There are two detour routes; one for cars and one for trucks.

“We’re sending the larger haulers and commercial trucks to SR 9 and 84th Street because we don’t want 16-wheelers heading through (the neighborhoods),” Fedoriska said.  “Small cars and light trucks will be able to take 44th and 139th.”

This is a complicated culvert replacement that includes moving dirt and re-routing Little Pilchuck Creek. That’s why it is going to take so long to complete.

“The first two weekend closures are just to stabilize the hillside to make sure everything is in ready-form for all the work that we’re going to be doing,” Fedeoriska said.  “We’re disrupting a lot of real estate to make this new culvert happen.”

The current 6-foot by 12-foot culvert will be replaced with 60-foot span over a newly built creek bed. It should reduce the water level and make it easier for juvenile fish to get through.

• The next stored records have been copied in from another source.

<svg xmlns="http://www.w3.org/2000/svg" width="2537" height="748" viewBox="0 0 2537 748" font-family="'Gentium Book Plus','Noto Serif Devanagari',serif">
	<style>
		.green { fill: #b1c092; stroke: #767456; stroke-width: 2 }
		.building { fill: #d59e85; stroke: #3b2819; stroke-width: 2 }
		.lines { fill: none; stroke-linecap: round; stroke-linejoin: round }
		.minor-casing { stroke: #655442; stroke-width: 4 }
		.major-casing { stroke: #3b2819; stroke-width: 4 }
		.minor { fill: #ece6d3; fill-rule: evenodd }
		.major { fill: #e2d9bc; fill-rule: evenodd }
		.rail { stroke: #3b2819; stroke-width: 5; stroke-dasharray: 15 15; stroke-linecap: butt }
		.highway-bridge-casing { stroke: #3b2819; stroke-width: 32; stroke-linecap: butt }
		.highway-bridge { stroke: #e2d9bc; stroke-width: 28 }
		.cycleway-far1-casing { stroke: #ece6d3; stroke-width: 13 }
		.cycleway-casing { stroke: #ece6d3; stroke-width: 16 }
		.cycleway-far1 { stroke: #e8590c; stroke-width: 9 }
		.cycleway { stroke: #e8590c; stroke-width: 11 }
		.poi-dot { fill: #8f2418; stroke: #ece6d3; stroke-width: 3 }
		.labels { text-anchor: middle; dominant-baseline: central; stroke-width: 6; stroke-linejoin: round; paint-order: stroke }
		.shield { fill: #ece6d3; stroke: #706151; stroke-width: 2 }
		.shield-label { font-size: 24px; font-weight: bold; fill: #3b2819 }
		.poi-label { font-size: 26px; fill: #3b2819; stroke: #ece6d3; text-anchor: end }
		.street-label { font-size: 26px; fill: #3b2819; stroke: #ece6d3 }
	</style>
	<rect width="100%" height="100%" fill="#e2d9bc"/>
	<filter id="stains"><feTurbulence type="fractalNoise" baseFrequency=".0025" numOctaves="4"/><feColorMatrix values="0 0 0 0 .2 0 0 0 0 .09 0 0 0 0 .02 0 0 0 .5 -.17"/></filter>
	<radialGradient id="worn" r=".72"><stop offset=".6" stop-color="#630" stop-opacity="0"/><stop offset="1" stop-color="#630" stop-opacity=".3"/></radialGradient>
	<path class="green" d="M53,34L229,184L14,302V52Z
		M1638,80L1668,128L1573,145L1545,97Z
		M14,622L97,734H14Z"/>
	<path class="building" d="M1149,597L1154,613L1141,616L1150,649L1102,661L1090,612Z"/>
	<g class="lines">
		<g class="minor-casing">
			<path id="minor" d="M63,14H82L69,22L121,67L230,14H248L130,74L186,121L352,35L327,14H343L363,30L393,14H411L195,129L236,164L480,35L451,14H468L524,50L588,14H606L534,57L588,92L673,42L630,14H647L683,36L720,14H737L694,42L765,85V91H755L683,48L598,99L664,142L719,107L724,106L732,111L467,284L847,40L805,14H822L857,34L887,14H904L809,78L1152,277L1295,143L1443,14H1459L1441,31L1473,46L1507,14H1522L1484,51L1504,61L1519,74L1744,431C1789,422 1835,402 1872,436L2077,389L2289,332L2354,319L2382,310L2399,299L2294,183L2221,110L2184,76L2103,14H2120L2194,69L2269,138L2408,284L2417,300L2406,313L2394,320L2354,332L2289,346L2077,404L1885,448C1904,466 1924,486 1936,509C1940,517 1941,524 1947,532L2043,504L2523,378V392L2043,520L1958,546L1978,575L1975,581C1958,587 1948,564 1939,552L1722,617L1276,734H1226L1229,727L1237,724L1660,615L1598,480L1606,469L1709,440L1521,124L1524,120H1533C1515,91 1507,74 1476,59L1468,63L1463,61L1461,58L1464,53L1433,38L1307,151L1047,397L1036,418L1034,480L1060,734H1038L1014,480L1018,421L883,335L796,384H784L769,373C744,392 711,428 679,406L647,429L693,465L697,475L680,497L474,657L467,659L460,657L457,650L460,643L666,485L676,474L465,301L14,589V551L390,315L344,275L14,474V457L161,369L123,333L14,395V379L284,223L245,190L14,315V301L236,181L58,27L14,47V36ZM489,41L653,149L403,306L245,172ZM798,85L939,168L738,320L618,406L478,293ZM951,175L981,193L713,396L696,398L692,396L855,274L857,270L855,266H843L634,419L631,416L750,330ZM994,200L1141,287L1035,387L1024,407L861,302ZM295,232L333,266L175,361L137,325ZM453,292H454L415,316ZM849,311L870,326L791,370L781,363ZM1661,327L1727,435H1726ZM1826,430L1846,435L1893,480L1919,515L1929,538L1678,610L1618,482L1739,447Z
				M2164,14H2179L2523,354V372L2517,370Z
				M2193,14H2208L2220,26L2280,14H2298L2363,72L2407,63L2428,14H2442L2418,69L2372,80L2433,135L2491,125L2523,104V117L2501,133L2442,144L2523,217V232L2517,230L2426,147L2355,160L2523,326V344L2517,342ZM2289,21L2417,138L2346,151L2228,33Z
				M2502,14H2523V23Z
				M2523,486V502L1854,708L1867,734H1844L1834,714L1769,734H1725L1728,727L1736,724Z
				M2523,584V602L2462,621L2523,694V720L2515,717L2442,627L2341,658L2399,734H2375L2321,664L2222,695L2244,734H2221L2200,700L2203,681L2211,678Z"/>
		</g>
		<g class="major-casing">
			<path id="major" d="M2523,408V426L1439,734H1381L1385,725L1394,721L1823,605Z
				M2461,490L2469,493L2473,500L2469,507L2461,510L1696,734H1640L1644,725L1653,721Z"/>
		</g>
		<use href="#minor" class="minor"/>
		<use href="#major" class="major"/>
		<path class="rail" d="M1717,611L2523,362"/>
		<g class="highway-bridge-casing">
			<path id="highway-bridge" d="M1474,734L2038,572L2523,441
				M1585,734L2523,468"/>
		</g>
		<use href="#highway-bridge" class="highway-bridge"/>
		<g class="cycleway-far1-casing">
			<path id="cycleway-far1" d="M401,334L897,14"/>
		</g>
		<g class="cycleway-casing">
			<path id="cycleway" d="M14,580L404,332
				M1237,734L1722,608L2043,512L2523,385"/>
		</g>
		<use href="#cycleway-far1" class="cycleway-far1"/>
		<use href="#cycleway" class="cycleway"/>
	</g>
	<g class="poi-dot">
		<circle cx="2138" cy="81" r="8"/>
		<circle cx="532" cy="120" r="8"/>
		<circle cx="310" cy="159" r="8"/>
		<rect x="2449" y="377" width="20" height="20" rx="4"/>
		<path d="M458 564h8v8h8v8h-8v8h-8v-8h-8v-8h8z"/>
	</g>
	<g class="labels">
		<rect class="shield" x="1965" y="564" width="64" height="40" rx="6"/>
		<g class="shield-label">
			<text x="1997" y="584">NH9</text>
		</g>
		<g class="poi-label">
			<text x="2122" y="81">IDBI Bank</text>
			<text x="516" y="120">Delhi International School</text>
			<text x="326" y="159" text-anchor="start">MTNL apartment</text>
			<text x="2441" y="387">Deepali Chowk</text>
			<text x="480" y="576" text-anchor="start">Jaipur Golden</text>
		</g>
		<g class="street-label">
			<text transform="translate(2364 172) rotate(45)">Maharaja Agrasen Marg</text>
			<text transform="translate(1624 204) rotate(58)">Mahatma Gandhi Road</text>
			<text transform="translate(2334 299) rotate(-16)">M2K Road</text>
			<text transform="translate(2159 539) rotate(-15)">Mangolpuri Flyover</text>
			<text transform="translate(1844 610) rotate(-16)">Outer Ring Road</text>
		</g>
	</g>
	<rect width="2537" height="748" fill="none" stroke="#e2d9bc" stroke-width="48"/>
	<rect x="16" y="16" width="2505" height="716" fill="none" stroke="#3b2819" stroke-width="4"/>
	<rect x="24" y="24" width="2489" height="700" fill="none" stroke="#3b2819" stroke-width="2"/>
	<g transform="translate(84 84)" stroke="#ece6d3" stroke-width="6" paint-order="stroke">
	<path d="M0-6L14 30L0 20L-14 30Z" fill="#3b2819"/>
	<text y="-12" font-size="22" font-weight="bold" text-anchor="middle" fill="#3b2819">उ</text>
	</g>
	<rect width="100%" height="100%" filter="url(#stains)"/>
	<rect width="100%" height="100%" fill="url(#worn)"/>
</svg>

“We’re going to have to re-direct the creek,” she said.  “It’s going to be wider.  It’s going to flow more slowly.  It’s going to really help the environmental issues.  Then we’re going to dam up the existing culvert.  We’re going to put a nice, new structure over the wider creek bed and then put the road back on top of it.”

The state said this new culvert will give fish access to about 30 miles of habitat.

The second weekend closure will be June 15-17.

The date for the final 13-day closure hasn’t been finalized, but it will be done after July 1 and before the start of the school year. The project costs $6 million.